John Burge, private sector program director at Brayton, said TEEX works hard to market the summer month classes and the Annual School Programs to spread the class workload evenly through the year.

“Classes conducted in the fall and the spring are attractive to many of our customers due to the mild temperatures,” Burge said. “We have classes scheduled as many as 10 years in the future. Brayton Fire Training Field has become a very strategic location for many companies and individuals.”

One corporate fire school taking advantage of the fall months was PBF Energy. In November, the company brought responders from its refineries in Delaware, New Jersey, Ohio, Louisiana and California. In addition, many refineries and fire departments included in PBF Energy’s network of mutual aid responders attended the four-day school.

“It’s always exciting to get around these customers because a lot of them are brand new,” Burge said. “They’re seeing new things; experiencing what an actual emergency would look like. It’s fun for the instructors and fun for the students.”

World-renowned Brayton Fire Training Field (BFTF) located in College Station, Texas has been in business since 1929; training first responders from around the world. House Bill 921 (HB921) authorized the creation of the school for the purpose of saving property and lives.

The Texas A&M Engineering Extension Service (TEEX) hosts training classes year round, but is probably best known for its Annual Training Schools held every July. This year marked the 50thAnnual Spanish School, 54th Annual Industrial School and the 87th Annual Municipal School.

These schools not only attract a lot of attention during the summer months to the Bryan/College Station area, but provide a significant economic boom for the area considering the 5,000 plus attendees and guest instructors who attend training during these three weeks.

Most people do not realize the Brayton Fire Training Field is in operation year round. In FY16, Brayton Fire Training Field operations accounted for the education of 100,418 first responders including the Department of Homeland Security (DHS) Corporative Agreement participants.

Brayton Fire Training Field is no stranger to big corporate fire schools. Shell typically brings more than 200 responders and ExxonMobil averages nearly 300, Burge said. But PBF Energy, with only five refineries, is not far behind, bringing over 160 responders for its fall 2016 fire school.

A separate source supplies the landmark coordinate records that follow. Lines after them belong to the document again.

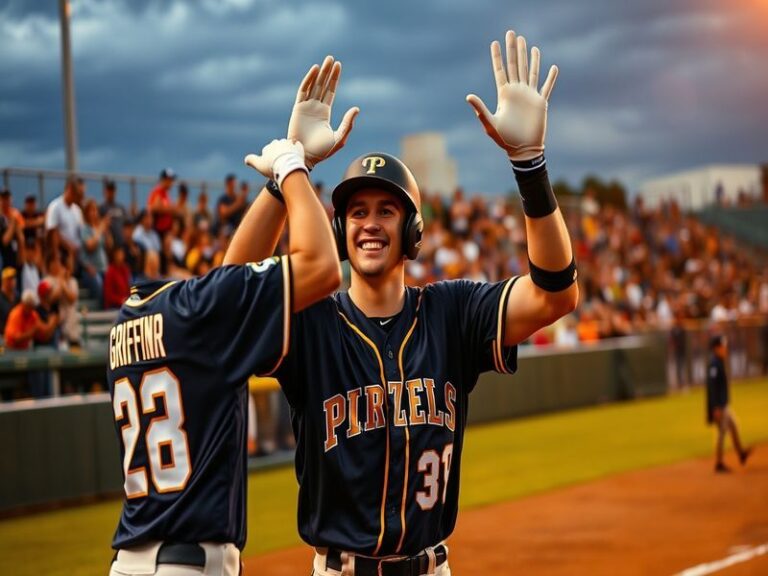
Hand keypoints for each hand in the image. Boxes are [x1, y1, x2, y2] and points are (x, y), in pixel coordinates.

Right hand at [244, 139, 306, 187]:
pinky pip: (298, 146)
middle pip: (278, 147)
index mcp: (269, 146)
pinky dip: (297, 150)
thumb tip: (246, 159)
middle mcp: (279, 142)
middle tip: (281, 164)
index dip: (269, 158)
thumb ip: (251, 160)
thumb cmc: (272, 167)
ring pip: (288, 146)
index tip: (272, 166)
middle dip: (279, 154)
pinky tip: (296, 157)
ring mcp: (289, 144)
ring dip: (288, 151)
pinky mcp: (299, 147)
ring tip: (289, 161)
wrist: (288, 167)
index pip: (268, 150)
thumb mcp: (259, 165)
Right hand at [287, 55, 358, 167]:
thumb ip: (348, 123)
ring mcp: (306, 107)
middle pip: (322, 85)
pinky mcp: (298, 108)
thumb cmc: (322, 151)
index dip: (334, 79)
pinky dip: (309, 79)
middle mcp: (315, 108)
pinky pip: (304, 90)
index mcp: (324, 113)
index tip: (338, 66)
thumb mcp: (339, 137)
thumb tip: (356, 108)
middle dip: (327, 72)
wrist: (306, 157)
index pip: (330, 92)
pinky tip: (315, 70)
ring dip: (320, 73)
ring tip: (326, 60)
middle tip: (332, 58)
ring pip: (314, 85)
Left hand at [466, 30, 557, 160]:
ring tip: (528, 43)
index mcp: (504, 95)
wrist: (522, 150)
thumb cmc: (505, 140)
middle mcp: (517, 92)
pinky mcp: (540, 103)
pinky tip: (553, 67)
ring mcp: (529, 96)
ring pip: (530, 71)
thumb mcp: (490, 124)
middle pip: (515, 65)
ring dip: (530, 57)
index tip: (494, 43)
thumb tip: (468, 96)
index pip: (500, 71)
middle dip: (513, 50)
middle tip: (512, 33)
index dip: (497, 57)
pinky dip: (551, 78)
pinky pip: (547, 87)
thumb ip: (480, 109)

“PBF Energy is not the largest customer we serve, but they are growing,” Burge said. “Their fall ’16 school was twice the size of their 2015 school.”

PBF Energy needs reflect the training schedule of a majority of visitors to Brayton in that they concentrate heavily on live-burn training as opposed to classroom time. Brayton Fire Training Field prides itself in providing flexible scheduling and a multitude of training props to ensure the customers’ needs are accomplished.

“Probably 65-to-70 percent of the groups have the desire to focus on customized LPG and Flammable Liquid firefighting,” Burge said. “After a few trips down here, they get the basics down, like NFPA 1081 or 1041 and they can focus on more advanced skill sets or Leadership Training. This year we’ve been pretty heavy on fire field activities.”

This percentage is subject to natural ebb and flow depending upon customer needs, he said.

“Companies are always hiring new employees, so they need initial or baseline training, plus reoccurring training” Burge said. “The whole thing is about building a toolbox of competencies to be ready for any emergency.”

One of the biggest additions to Brayton’s 2017 fire training schedule is Tyco Williams Fire & Hazard Control’s 24th annual Xtreme Industrial Fire & Hazard Training June 4 through 8. In preparation for fire foam training school, Brayton is putting the final touches to a 45-foot diameter storage tank that will be used in live-fire training exercises.

“It will be the largest training prop of its kind in North America,” Burge said. “The majority of our customers including refineries, chemical companies and pipeline companies have tank farms to protect. It’s a good thing for them to get in some practice prior to being faced with the real thing.”